How do you know you have protein overload?

Pay attention to the symptoms. If your curls feel extra dry, there’s a change in their texture or you’re experiencing a lot of breakage or shedding, you could have too much protein.

How to fix it:

Fortunately, this isn’t a permanent condition! However, there is a specific process you should follow and you can’t expect an overnight fix. Depending on how damaged your curls are, repairing them can take anywhere from four weeks to six months, so you’ll need to be patient. To start, remove any products that contain protein in the ingredients from your curl care regime. Protein can show up under the names of keratin, wheat, rice, soy or quinoa protein, amino acids and silk protein, amongst others, so be mindful of what’s in your products. Once you’ve done this, you can strip down your regime to help begin restoring the balance to your curls.

Cleansing: If you haven’t been shampooing, you’re going to want to add back in a cleansing or clarifying shampoo to help rid your curls of build up.

Deep conditioner: You can pick up a gentle product for deep conditioning or opt to use a homemade masque to help rebalance your curls.

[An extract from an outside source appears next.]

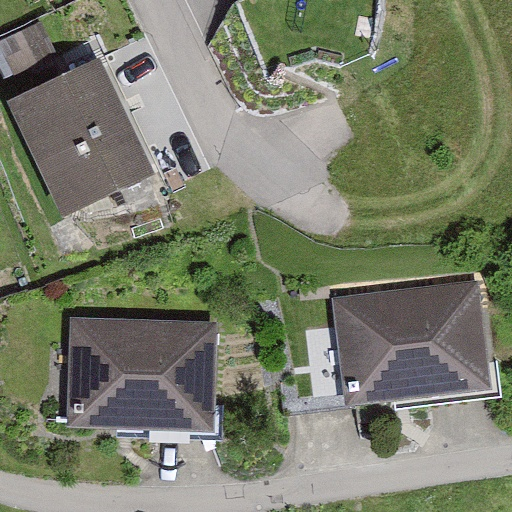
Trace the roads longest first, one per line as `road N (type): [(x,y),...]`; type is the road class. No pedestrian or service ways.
road 1 (residential): [(511,461),(131,510),(0,485)]
road 2 (residential): [(269,173),(230,139),(159,0)]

Leave in conditioner: If you’re not using one already, a leave in conditioner can help maintain moisture. Apply it after you cleanse and mix it with water to help combat the dryness caused by overload.

Styling products: You’re going to have to check and select products that are free of protein. For the first few weeks, try to avoid over styling or over manipulating your curls to allow them time to heal. Putting your hands in it too much can cause delicate strands to break.

Seal: Once you’ve added in a moisturizing product like deep conditioner, you’ll need to make sure you’re sealing your ends to keep that moisture in. Instead of your usual go to like coconut oil, select hydrating and healing products like aloe vera gel, which can be gentler on damaged curls.